In den 70er und 80er Jahren war Dr. Daniel R. Wells wissenschaftlicher Berater der Fusion Energy Foundation (FEF), zusammen mit seinem ehemaligen Lehrer am Stevens Institute of Technology, Dr. Winston H. Bostick, einem weiteren Fusionspionier und Mitbegründer der FEF im Jahr 1974. Mehr über Dr. Wells und das FEF siehe die englische Darstellung „An Appreciation of the Work of Fusion Scientist Daniel Wells“ in 21st Century Science & Technology, Herbst 2001.

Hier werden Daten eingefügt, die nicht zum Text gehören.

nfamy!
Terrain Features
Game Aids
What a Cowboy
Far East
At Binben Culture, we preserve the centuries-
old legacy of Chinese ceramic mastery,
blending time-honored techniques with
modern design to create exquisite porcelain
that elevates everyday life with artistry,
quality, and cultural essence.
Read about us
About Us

Während eines FEF-Seminars [in Leesburg, Virginia, im Jahr 1986] war Dr. Daniel Wells etwas irritiert, als ich damals erneut auf mein „Steckenpferd“ verwies, daß die Keplerschen Bahnen im wesentlichen „kräftefreie Felder“ sind, die prinzipiell den gleichen Charakter haben wie die „kräftefreien“ Zustände, die im Kernfusionsplasma auftreten. Dr. Wells hatte berichtet, daß er die entsprechenden Berechnungen (für die von Titius-Bode angegebene Näherung der Kepler-Werte) durchgeführt habe und meine Sicht über sogenannte „kräftefreie“ Plasmazustände empirisch bestätigt sehe. Aus Gründen, die hinreichend offensichtlich sein sollten, ist es wichtig, daß ich einige zusätzliche Beobachtungen anfüge, als Hintergrundinformation für diejenigen, die mit unseren Bemühungen in dieser und verwandten Fragen zusammenarbeiten.
1. Dr. Wells hat eine Entdeckung eingebracht, die aus Gründen, die ich unten angeben werde, die gesamte theoretische Physik, einschließlich der Biophysik revolutionieren dürfte.

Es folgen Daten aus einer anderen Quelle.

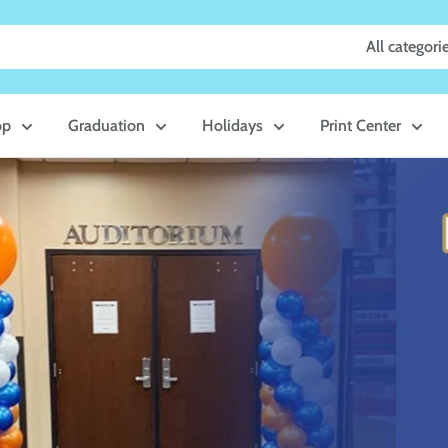
All categori
op
Graduation
Holidays
Print Center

2. Obwohl es zunächst den Anschein haben könnte, daß Dr. Wells lediglich den Beweis für die von mir aufgestellte Hypothese erarbeitet hat, hat er dies in einer Weise getan, für die ich keineswegs qualifiziert bin. Er ist ein führender Forscher bei der Untersuchung sogenannter „kräftefreier“ Fusionskonfigurationen und als Experimentalphysiker auf diesem Gebiet außerordentlich qualifiziert, insbesondere was die tiefere Bedeutung der Arbeit von Riemanns italienischen Kollegen Eugenio Beltrami angeht. Teilweise aufgrund seiner zusätzlichen Qualifikation in Aerodynamik ist er in der Lage, die besonderen Merkmale seiner früheren hydrodynamischen Arbeiten relativ leicht auf die Konzeptionalisierung experimenteller Ergebnisse anzuwenden. Er steht in der Tradition kreativer Wissenschaftler, die gestellte provokative Hypothesen rigoros durcharbeiten und diese in wichtige eigene neue Entdeckungen umwandeln.

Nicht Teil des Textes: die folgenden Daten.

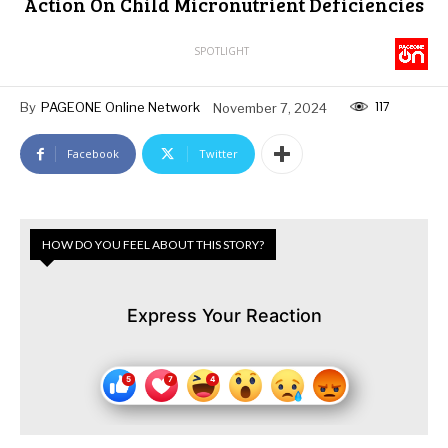
Action On Child Micronutrient Deficiencies
SPOTLIGHT
117
By
PAGEONE Online Network
November 7, 2024
Facebook
Twitter
HOW DO YOU FEEL ABOUT THIS STORY?
Express Your Reaction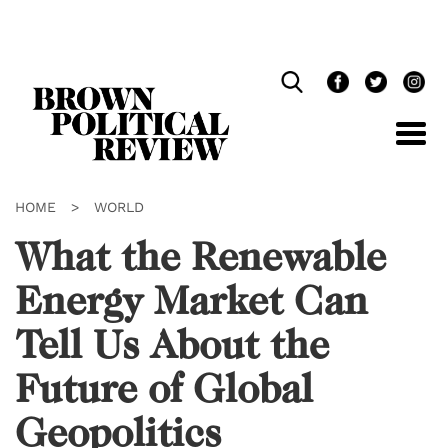
Skip
Navigation
HOME
>
WORLD
What the Renewable
Energy Market Can
Tell Us About the
Future of Global
Geopolitics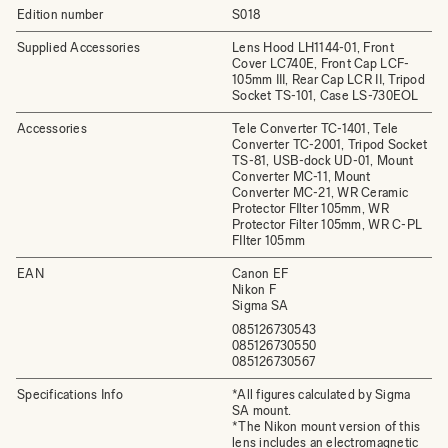
Edition number
S018
Supplied Accessories
Lens Hood LH1144-01, Front
Cover LC740E, Front Cap LCF-
105mm III, Rear Cap LCR II, Tripod
Socket TS-101, Case LS-730EOL
Accessories
Tele Converter TC-1401, Tele
Converter TC-2001, Tripod Socket
TS-81, USB-dock UD-01, Mount
Converter MC-11, Mount
Converter MC-21, WR Ceramic
Protector FIlter 105mm, WR
Protector Filter 105mm, WR C-PL
FIlter 105mm
EAN
Canon EF
Nikon F
Sigma SA
085126730543
085126730550
085126730567
Specifications Info
*All figures calculated by Sigma
SA mount.
*The Nikon mount version of this
lens includes an electromagnetic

Alle Wissenschaftler bewegen sich in einem Meer von Ideen, einem Meer, in dem es von alten und neuen Hypothesen wimmelt, aber auch von verschrobenen Mutmaßungen, die den Ansprüchen einer echten Hypothese nicht genügen. Die meisten dieser Hypothesen oder Mutmaßungen stammen von anderen Wissenschaftlern, manche von ihnen selbst. In der Praxis suchen sich tüchtige Wissenschaftler unter diesem Gewimmel von Mutmaßungen einige aus, die sie entweder als lohnende Projekte betrachten oder von ausreichender Bedeutung ansehen, um rigoros durchgearbeitet zu werden. Unter glücklichen Umständen ist ein Wissenschaftler so geschickt, daß er wissenschaftliche Instrumente entwerfen und bauen kann, um abstrakte Ideen auf die einfachste und unmittelbarste Weise mit konkreten experimentellen Projekten zu korrelieren.
3. Dr. Wells‘ Erkenntnis gehört zu den wichtigsten Beiträgen in der physikalischen Grundlagenforschung. Aus Gründen, die Riemann in seinem Werk Über die Hypothesen, welche der Geometrie zugrunde liegen dargelegt hat, beruhen bessere Einsichten in die allgemeine Gesetzmäßigkeit des Universums auf einer Korrelation von scheinbar anomalen Phänomenen, die auf der Skala des sehr Großen auftreten (d. h. der Astrophysik), mit scheinbar anomalen Ereignissen im sehr Kleinen (d. h. der Mikrophysik oder einer Skala, die etwas größer ist als die der eigentlichen Mikrophysik). Wenn eine neue Entdeckung in der Physik solche scheinbaren Anomalien auflöst, wo die bisher vorherrschenden Analysen dies nicht können, ist die gemachte Entdeckung nachweislich von universeller Gültigkeit und gilt daher sinnvollerweise als fundamentale Entdeckung.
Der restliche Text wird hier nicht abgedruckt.